Michael Bloomberg has burrowed his way under President Trump’s skin

Michael Bloomberg may have entered the Democratic race too late to make a showing in the early primary states, but he can already claim one victory: baiting President Trump into a very public war of words.

Since Bloomberg’s team announced it was buying a 60-second Super Bowl ad spot to “get under Trump’s skin” two weeks ago, Trump has launched a string of Twitter broadsides against the former New York mayor, and his campaign has bought its own Super Bowl ad — valued at $10 million.

The result is two wealthy men, both of whom rose to prominence in Manhattan by slapping their names on their business empires, slugging it out in classic New York style. So where Trump has dismissed Bloomberg as a “clown” and made fun of his short stature, the Democrat targeted Trump where it hurts most, questioning his wealth.

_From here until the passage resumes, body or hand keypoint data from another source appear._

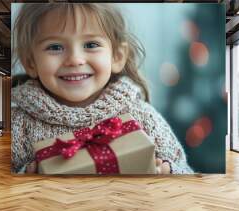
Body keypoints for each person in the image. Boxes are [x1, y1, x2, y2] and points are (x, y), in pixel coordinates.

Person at [11, 3, 194, 174]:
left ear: (117, 56)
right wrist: (25, 176)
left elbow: (185, 174)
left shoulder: (143, 117)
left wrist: (167, 172)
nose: (75, 59)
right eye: (55, 47)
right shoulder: (18, 125)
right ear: (30, 62)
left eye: (91, 45)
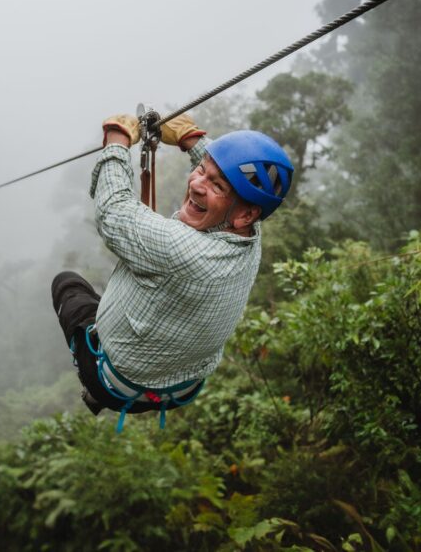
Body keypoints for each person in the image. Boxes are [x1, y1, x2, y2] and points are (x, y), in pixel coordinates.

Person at [51, 112, 293, 427]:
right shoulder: (250, 233)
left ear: (246, 214)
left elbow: (113, 211)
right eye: (201, 171)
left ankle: (94, 386)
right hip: (181, 388)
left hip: (115, 385)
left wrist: (117, 140)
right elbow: (228, 177)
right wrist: (189, 138)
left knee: (67, 284)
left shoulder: (182, 250)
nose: (196, 185)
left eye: (215, 185)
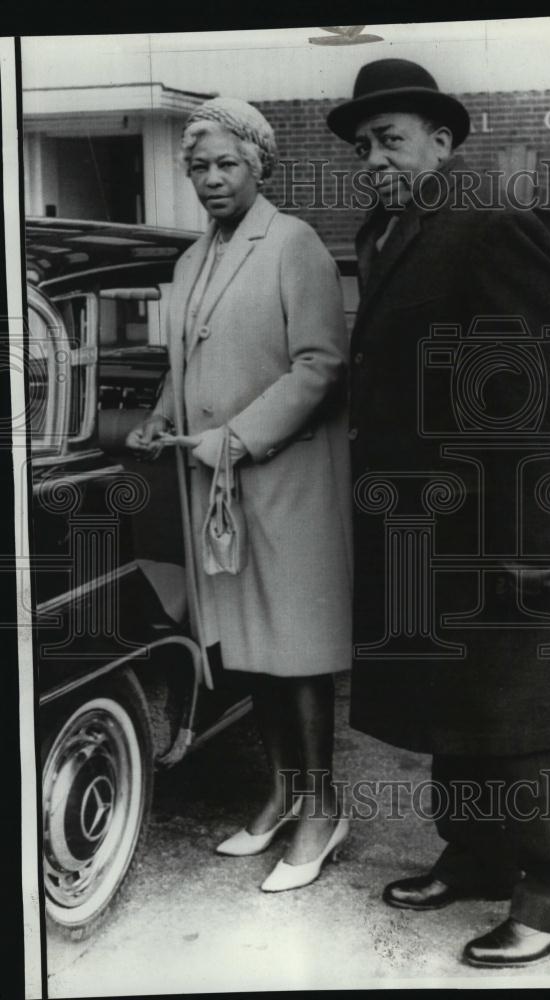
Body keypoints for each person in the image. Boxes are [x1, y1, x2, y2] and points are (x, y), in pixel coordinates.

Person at [327, 59, 550, 966]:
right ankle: (478, 855)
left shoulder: (489, 223)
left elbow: (538, 386)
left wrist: (529, 544)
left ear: (443, 142)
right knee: (456, 704)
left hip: (500, 516)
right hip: (425, 524)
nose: (374, 158)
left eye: (392, 140)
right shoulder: (385, 230)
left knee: (524, 714)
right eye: (364, 145)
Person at [127, 97, 351, 892]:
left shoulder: (293, 245)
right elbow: (182, 363)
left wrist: (235, 437)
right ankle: (283, 793)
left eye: (227, 164)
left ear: (259, 165)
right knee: (249, 651)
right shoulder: (192, 260)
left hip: (283, 483)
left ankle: (322, 810)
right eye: (199, 166)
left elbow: (320, 367)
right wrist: (161, 416)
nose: (212, 179)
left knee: (295, 653)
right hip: (213, 486)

“Who’s the other one?” was his response when asked about the prospect of two billionaires going head-to-head in the election.

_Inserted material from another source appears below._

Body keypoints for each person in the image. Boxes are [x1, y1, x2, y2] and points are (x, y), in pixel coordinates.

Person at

Hank Sheinkopf, a veteran political operative in New York, said Bloomberg, worth an estimated $60 billion, according to Forbes, was everything Trump, with his estimated $3 billion fortune, wanted to be.

“Mike Bloomberg is a real billionaire. He’s put together a real team, a real operation, and he’s built it fast,” he said. “There is no doubt he has got under the president’s skin. Trump is scared that Bloomberg could be the real thing.”

Bloomberg’s campaign says it is no accident.

When it revealed its Super Bowl buy, Bloomberg spokesman Michael Frazier told the New York Times, “The biggest point is getting under Trump’s skin.”

When Bloomberg announced his run, he bought ad time in the West Palm Beach, Florida, media market so that the viewer-in-chief would see his message during his time at Mar-a-Lago.

And this week, aides chose Trump’s favorite morning news show to unveil another a new anti-Trump ad. It meant viewers of Fox and Friends were the first to see a provocative clip about the “chaos” of an administration led by an “out of control president.” The ad is based on a new book, A Very Stable Genius, which describes how Trump verbally abused senior military officers during a Pentagon briefing in 2017.

The response came in short order — in the form of a presidential tweet deploying Trump’s favored nickname for his rival.

“Mini Mike Bloomberg is playing poker with his foolhardy and unsuspecting Democrat rivals. He says that if he loses (he really means when!) in the primaries, he will spend money helping whoever the Democrat nominee is,” he wrote.

The attention does not reflect Bloomberg’s standing in the Democratic race, where he is still polling in single digits. However, he is spending big. Data from Advertising Analytics suggests he has spent almost a quarter of a billion dollars on commercials since announcing his run in November, far more than any of his rivals for the Democratic nomination.